The same shoulder that had been in his mouth when he’d practically mauled her in the ballroom.

Dear God.

He swallowed again.

She breathed against him, and he breathed against her. He wondered how a naked shoulder could be infinitely more erotic than other, more private naked parts.

Her left hand went to her forehead; with her right, she poured wine into her cup and threw it back in a single gulp.

“Henry,” she whispered. The sound of her voice made him feel the burn behind her closed eyes as his own. “Mr. Lake.”

“Don’t call me that.”

She scoffed. “Maybe we shouldn’t call each other anything.”

“Of course. Yes,” he said. A pause. He was holding himself an inch away from her. It was killing him, the impulse to close the distance between them, to press his body against hers. Resisting it was like resisting the end of night, the approach of morning: inevitably idiotic, vexingly futile.

Frustrating. Waiting out the passing of this moment, and then the next, frustrated him to no end.

He wanted to touch her. God, he wanted it more than he’d ever wanted anything.

But he was hurting her. She was hurting, and it was because of him. He closed his eyes against his guilt. He’d married her, claimed her as his own, and left her the next day.

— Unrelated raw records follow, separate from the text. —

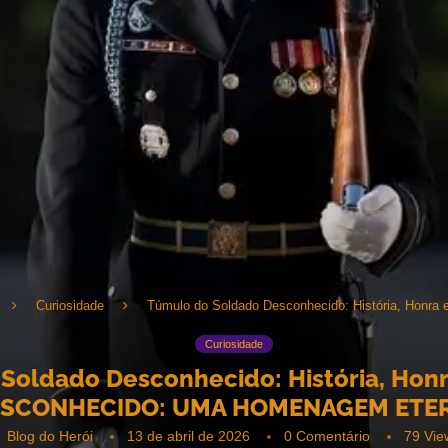
Curiosidade
Túmulo do Soldado Desconhecido: História, Honra e
Curiosidade
Soldado Desconhecido: História, Honra
SCONHECIDO: UMA HOMENAGEM ETER
Blog do Herói
13 de abril de 2026
0 Comentário
79
Vie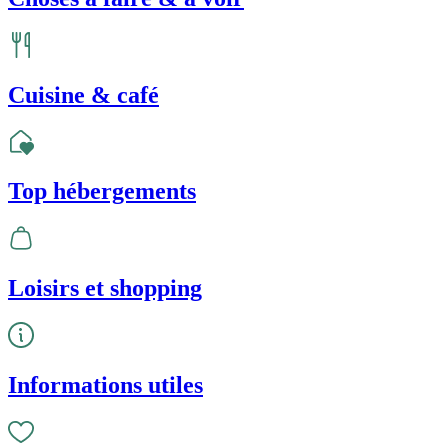
Cuisine & café
Top hébergements
Loisirs et shopping
Informations utiles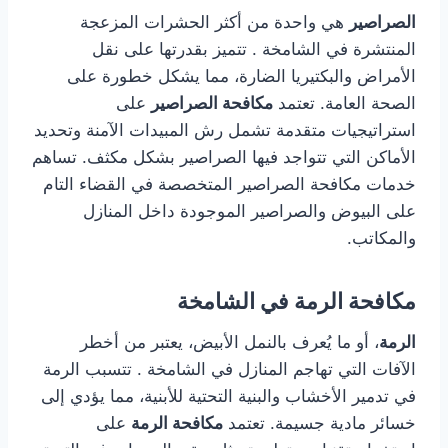
الصراصير
هي واحدة من أكثر الحشرات المزعجة
المنتشرة في الشامخة . تتميز بقدرتها على نقل
الأمراض والبكتيريا الضارة، مما يشكل خطورة على
الصحة العامة. تعتمد
مكافحة الصراصير
على
استراتيجيات متقدمة تشمل رش المبيدات الآمنة وتحديد
الأماكن التي تتواجد فيها الصراصير بشكل مكثف. تساهم
خدمات مكافحة الصراصير المتخصصة في القضاء التام
على البيوض والصراصير الموجودة داخل المنازل
والمكاتب.
مكافحة الرمة في الشامخة
الرمة
، أو ما يُعرف بالنمل الأبيض، يعتبر من أخطر
الآفات التي تهاجم المنازل في الشامخة . تتسبب الرمة
في تدمير الأخشاب والبنية التحتية للأبنية، مما يؤدي إلى
خسائر مادية جسيمة. تعتمد
مكافحة الرمة
على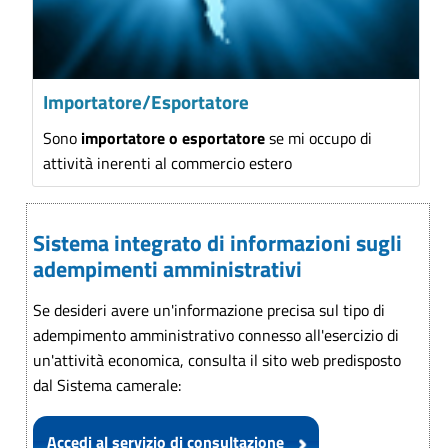
Importatore/Esportatore
Sono
importatore o esportatore
se mi occupo di
attività inerenti al commercio estero
Sistema integrato di informazioni sugli
adempimenti amministrativi
Se desideri avere un'informazione precisa sul tipo di
adempimento amministrativo connesso all'esercizio di
un'attività economica, consulta il sito web predisposto
dal Sistema camerale:
Accedi al servizio di consultazione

Henry had no right to touch Caroline. He’d lost that right twelve years ago. He’d lost her. He was a cad, a blackguard, a scalawag of the worst sort.

Still, the desire to claim her again glowed brightly inside him.

He stared down at the skin of her neck; that
skin
. His fingers burned with the need to touch her there.

Those stray wisps of her hair were stuck to her glistening nape. Without thinking—without meaning to—he reached up and brushed them aside with his thumb.